*** Begin section ***
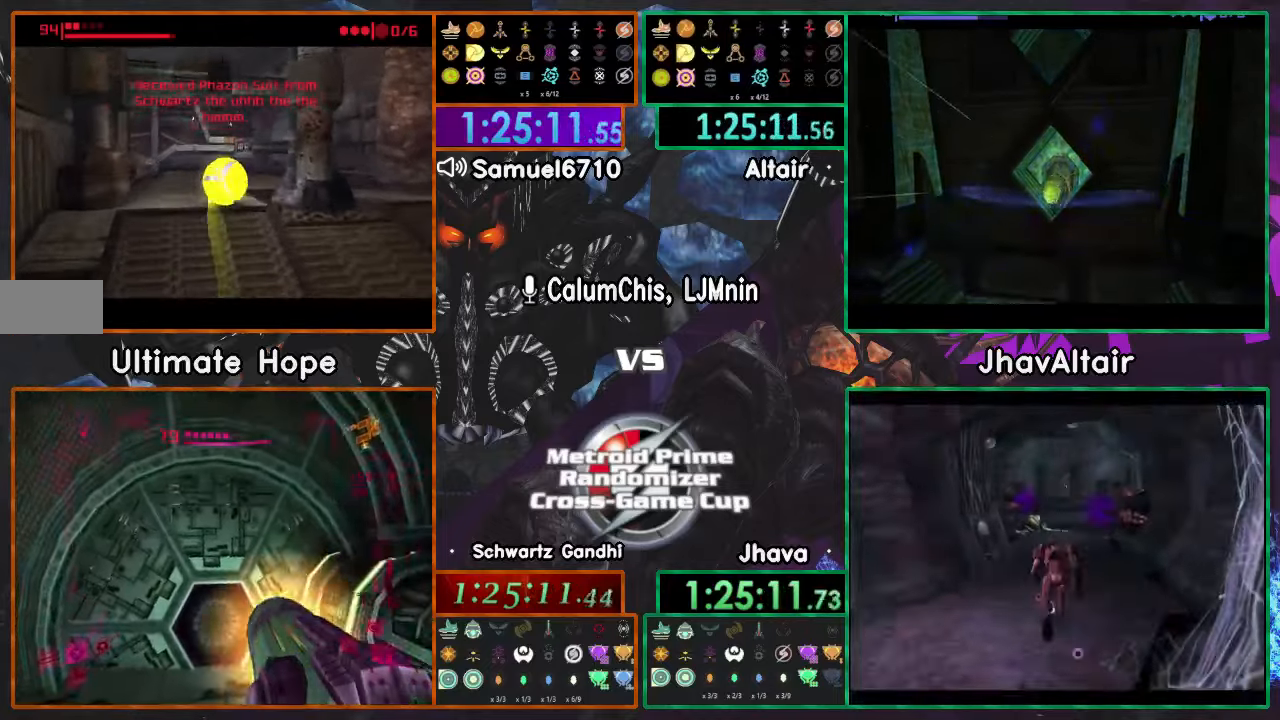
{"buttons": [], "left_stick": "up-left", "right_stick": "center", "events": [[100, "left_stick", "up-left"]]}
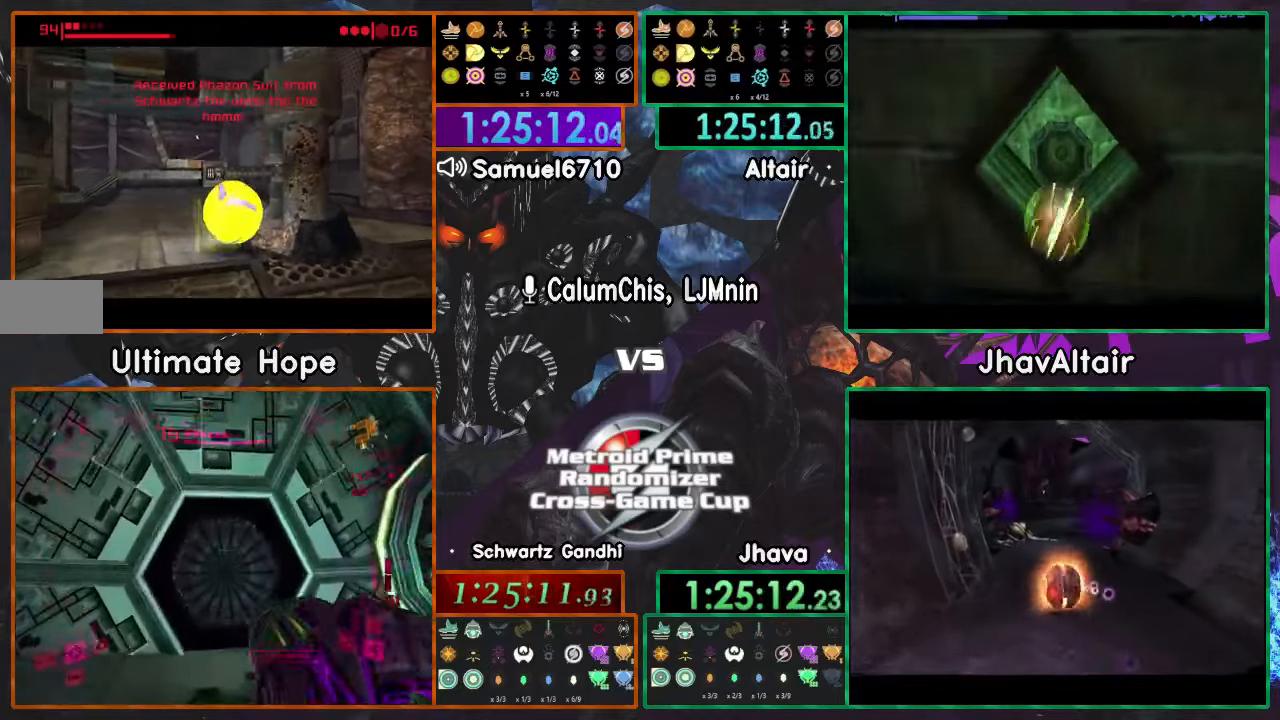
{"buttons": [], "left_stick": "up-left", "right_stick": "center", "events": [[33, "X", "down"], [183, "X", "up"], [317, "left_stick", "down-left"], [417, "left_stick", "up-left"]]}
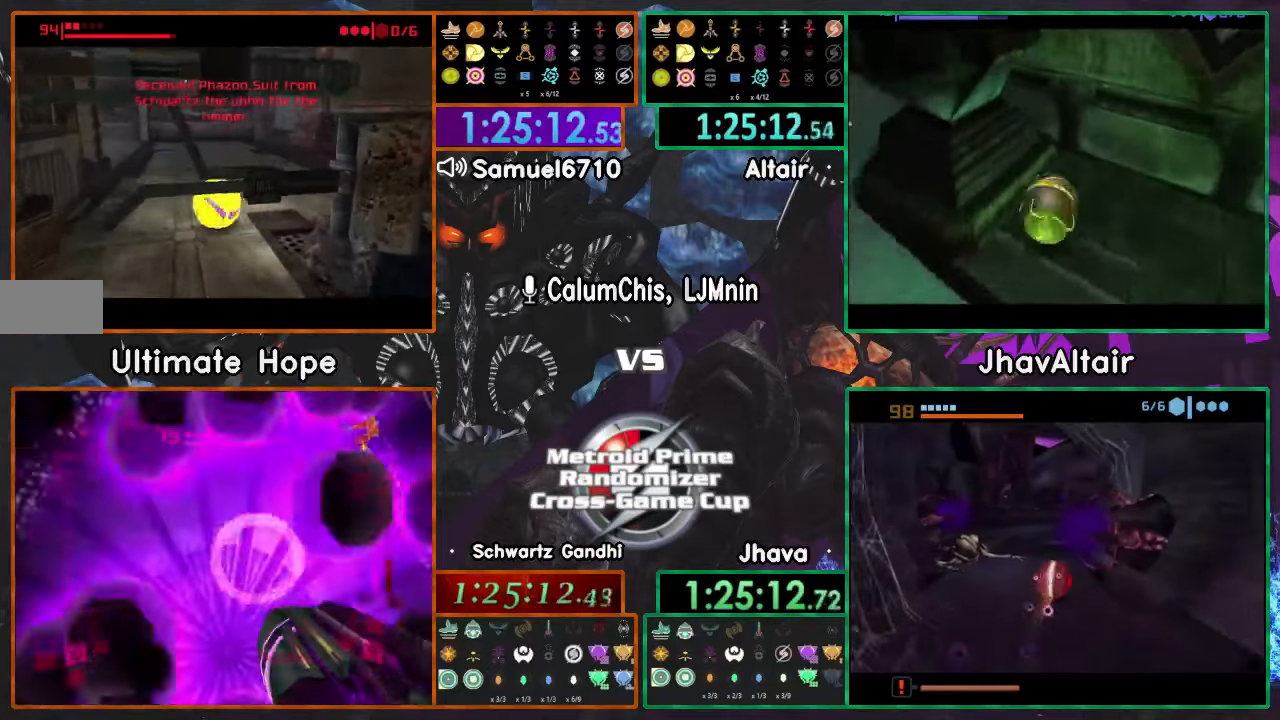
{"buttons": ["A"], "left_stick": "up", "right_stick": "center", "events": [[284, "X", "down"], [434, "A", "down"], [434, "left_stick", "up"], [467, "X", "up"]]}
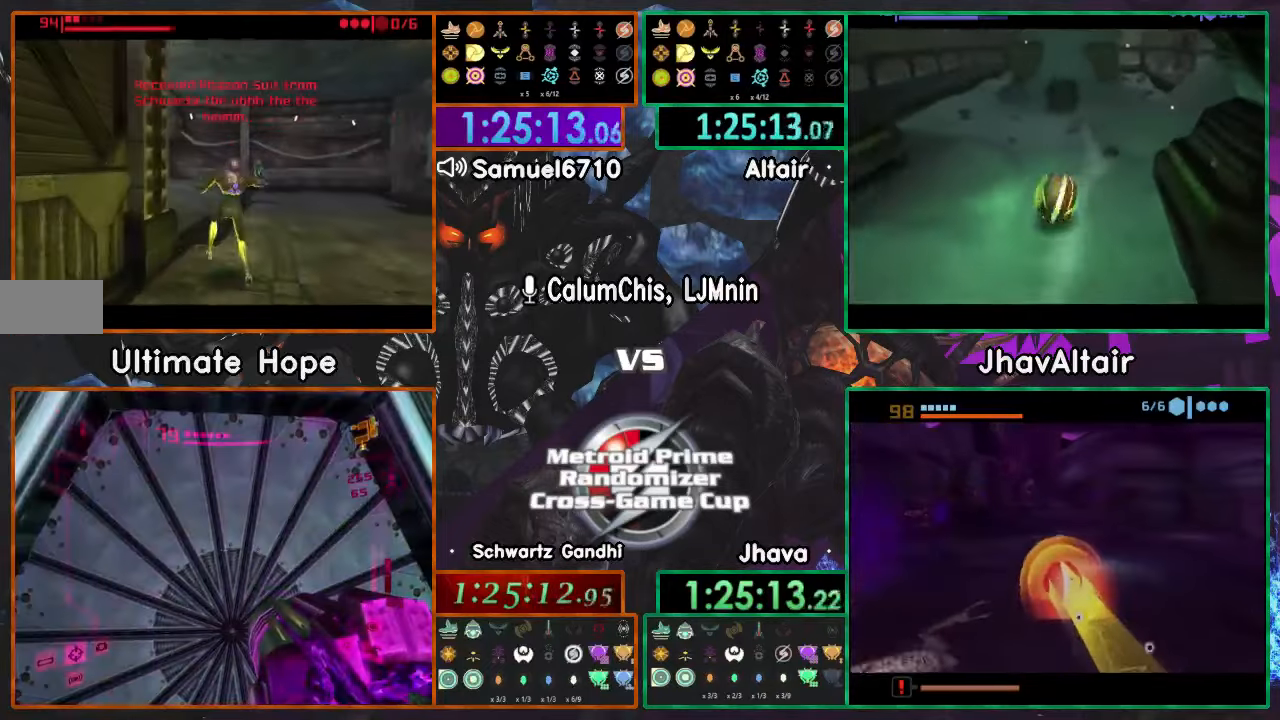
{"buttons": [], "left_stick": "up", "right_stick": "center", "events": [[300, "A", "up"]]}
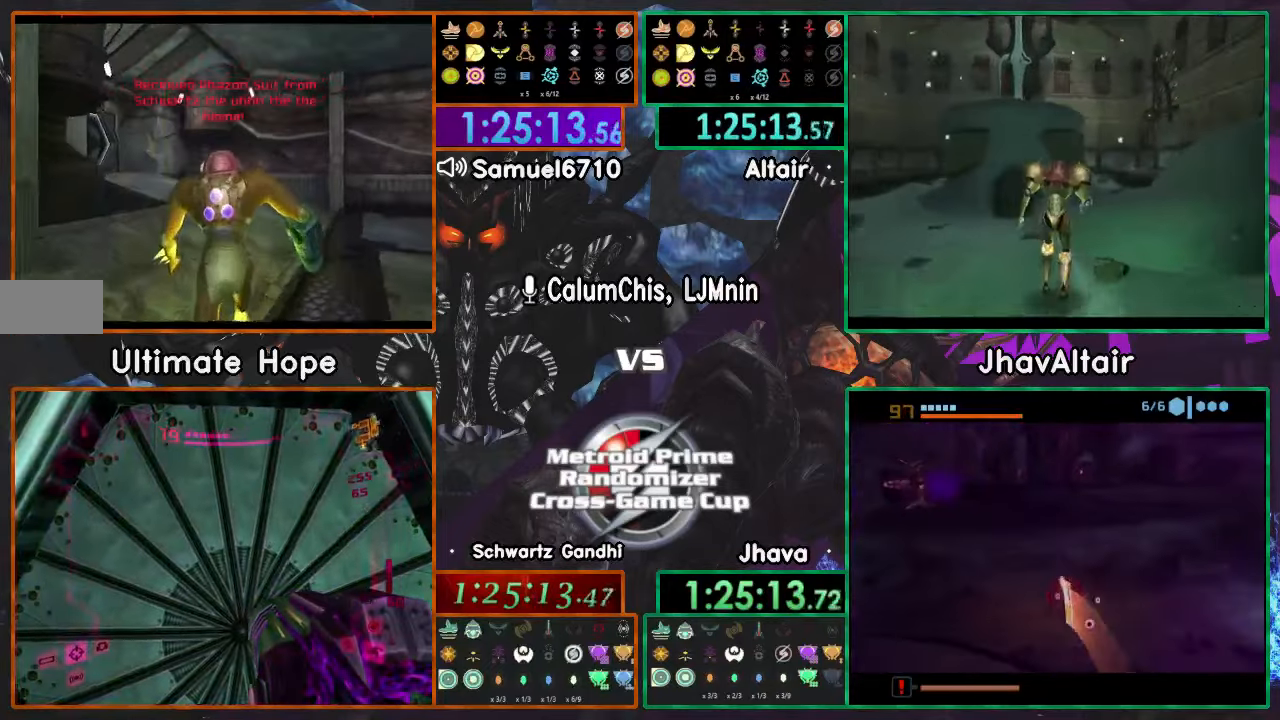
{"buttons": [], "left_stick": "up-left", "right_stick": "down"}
*** End section ***
From the data, list each line in which the string "down" appears.

{"buttons": [], "left_stick": "up-left", "right_stick": "center", "events": [[33, "X", "down"], [183, "X", "up"], [317, "left_stick", "down-left"], [417, "left_stick", "up-left"]]}
{"buttons": ["A"], "left_stick": "up", "right_stick": "center", "events": [[284, "X", "down"], [434, "A", "down"], [434, "left_stick", "up"], [467, "X", "up"]]}
{"buttons": [], "left_stick": "up-left", "right_stick": "down"}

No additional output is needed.